Programmatic profiling is suitable for repeating code, such as request or event handlers. By default, the agent starts and stops profiling automatically. In order to make sure the agent profiles the most relevant execution intervals, the agent.Profile()
method can be used.
// Use this method to instruct the agent to start and stop
// profiling. It does not guarantee that any profiler will be
// started. The decision is made by the agent based on the
// overhead constraints. The method returns Span object, on
// which the Stop() method should be called.
span := agent.Profile();
defer span.Stop();
// A helper function to profile HTTP handler execution by wrapping
// http.Handle method parameters.
// Usage example:
// http.Handle(agent.ProfileHandler("/some-path", someHandler))
pattern, wrappedHandler := agent.ProfileHandler(pattern, handler)
// A helper function to profile HTTP handler function execution
// by wrapping http.HandleFunc method parameters.
// Usage example:
// http.HandleFunc(agent.ProfileHandlerFunc("/some-path", someHandlerFunc))
pattern, wrappedHandlerFunc := agent.ProfileHandlerFunc(pattern, handlerFunc)
The use of Segment API is optional.
To measure the execution time of arbitrary parts of the application, the Segment API can be used.
// Starts measurement of execution time of a code segment.
// To stop measurement, call Stop on returned Segment object.
// After calling Stop, the segment is recorded, aggregated and
// reported with regular intervals.
segment := agent.MeasureSegment("Segment1")
defer segment.Stop()
// A helper function to measure HTTP handler execution by wrapping
// http.Handle method parameters.
// Usage example:
// http.Handle(agent.MeasureHandler("/some-path", someHandler))
pattern, wrappedHandler := agent.MeasureHandler(pattern, handler)
// A helper function to measure HTTP handler function execution
// by wrapping http.HandleFunc method parameters.
// Usage example:
// http.HandleFunc(agent.MeasureHandlerFunc("/some-path", someHandlerFunc))
pattern, wrappedHandlerFunc := agent.MeasureHandlerFunc(pattern, handlerFunc)
The use of Error API is optional.
To monitor exceptions and panics with stack traces, the error recording API can be used.
Recording handled errors:
// Aggregates and reports errors with regular intervals.

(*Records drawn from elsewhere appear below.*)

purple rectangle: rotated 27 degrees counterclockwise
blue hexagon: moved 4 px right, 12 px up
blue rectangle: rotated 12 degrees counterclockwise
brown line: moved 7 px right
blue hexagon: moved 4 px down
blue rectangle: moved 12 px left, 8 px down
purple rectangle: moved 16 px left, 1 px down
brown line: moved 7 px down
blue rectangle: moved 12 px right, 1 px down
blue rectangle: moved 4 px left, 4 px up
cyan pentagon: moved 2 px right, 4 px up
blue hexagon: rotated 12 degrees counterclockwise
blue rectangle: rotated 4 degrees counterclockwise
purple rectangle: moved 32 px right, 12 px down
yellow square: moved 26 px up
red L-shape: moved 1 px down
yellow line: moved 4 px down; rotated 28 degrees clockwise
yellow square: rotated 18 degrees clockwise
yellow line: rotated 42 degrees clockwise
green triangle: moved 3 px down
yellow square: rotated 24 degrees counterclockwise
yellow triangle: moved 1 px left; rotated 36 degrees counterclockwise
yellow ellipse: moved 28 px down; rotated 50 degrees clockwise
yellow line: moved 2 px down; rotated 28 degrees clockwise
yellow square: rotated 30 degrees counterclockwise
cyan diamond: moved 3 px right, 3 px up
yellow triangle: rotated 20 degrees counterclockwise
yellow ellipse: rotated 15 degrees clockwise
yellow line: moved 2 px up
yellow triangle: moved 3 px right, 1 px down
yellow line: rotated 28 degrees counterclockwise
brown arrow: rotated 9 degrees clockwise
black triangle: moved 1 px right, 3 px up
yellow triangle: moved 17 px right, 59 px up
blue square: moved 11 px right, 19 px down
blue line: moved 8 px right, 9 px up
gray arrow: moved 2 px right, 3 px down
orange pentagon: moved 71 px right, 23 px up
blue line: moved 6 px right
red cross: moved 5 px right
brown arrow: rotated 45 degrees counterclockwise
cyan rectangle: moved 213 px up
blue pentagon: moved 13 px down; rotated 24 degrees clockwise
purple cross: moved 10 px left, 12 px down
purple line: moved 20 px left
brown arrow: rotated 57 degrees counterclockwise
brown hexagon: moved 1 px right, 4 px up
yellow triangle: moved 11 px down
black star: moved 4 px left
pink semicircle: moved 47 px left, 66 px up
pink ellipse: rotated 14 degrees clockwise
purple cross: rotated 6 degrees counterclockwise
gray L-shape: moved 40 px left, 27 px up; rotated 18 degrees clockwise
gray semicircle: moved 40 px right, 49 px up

agent.RecordError(someError)
Recording panics without recovering:
// Aggregates and reports panics with regular intervals.
defer agent.RecordPanic()
Recording and recovering from panics:
// Aggregates and reports panics with regular intervals. This function also
// recovers from panics.
defer agent.RecordAndRecoverPanic()
Once your application is restarted, you can start observing continuously recorded CPU, memory, I/O, and other hot spot profiles, execution bottlenecks as well as process metrics in the Dashboard.
To enable debug logging, add Debug: true
to startup options. If the debug log doesn't give you any hints on how to fix a problem, please report it to our support team in your account's Support section.
The agent overhead is measured to be less than 1% for applications under high load. For applications that are horizontally scaled to multiple processes, StackImpact agents are only active on a small subset (adjustable) of the processes at any point of time, therefore the total overhead is much lower.